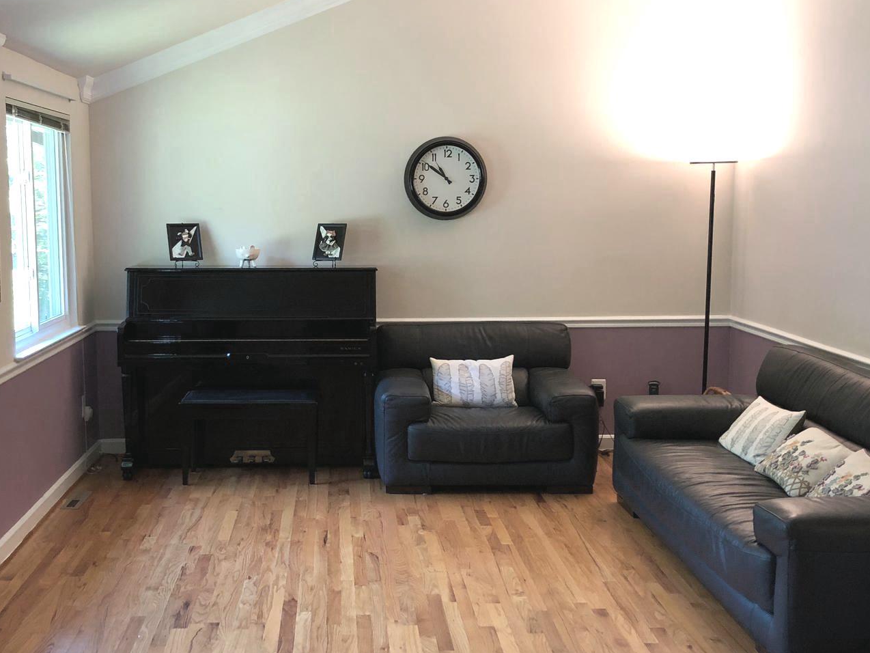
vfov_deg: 32.2
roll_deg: -0.4
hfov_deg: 41.9
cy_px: 311
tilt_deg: -5.9
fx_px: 1131
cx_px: 356
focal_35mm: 45
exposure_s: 1/24
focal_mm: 3.99
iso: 40
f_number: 1.8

WHAT YOU HAVE TO DO:
Everything from the line containing "fx_px: 1131" to the end of the data above should be quoted exactly, please, both ends included, and nothing outside that span.

YOUR RESPONSE:
fx_px: 1131
cx_px: 356
focal_35mm: 45
exposure_s: 1/24
focal_mm: 3.99
iso: 40
f_number: 1.8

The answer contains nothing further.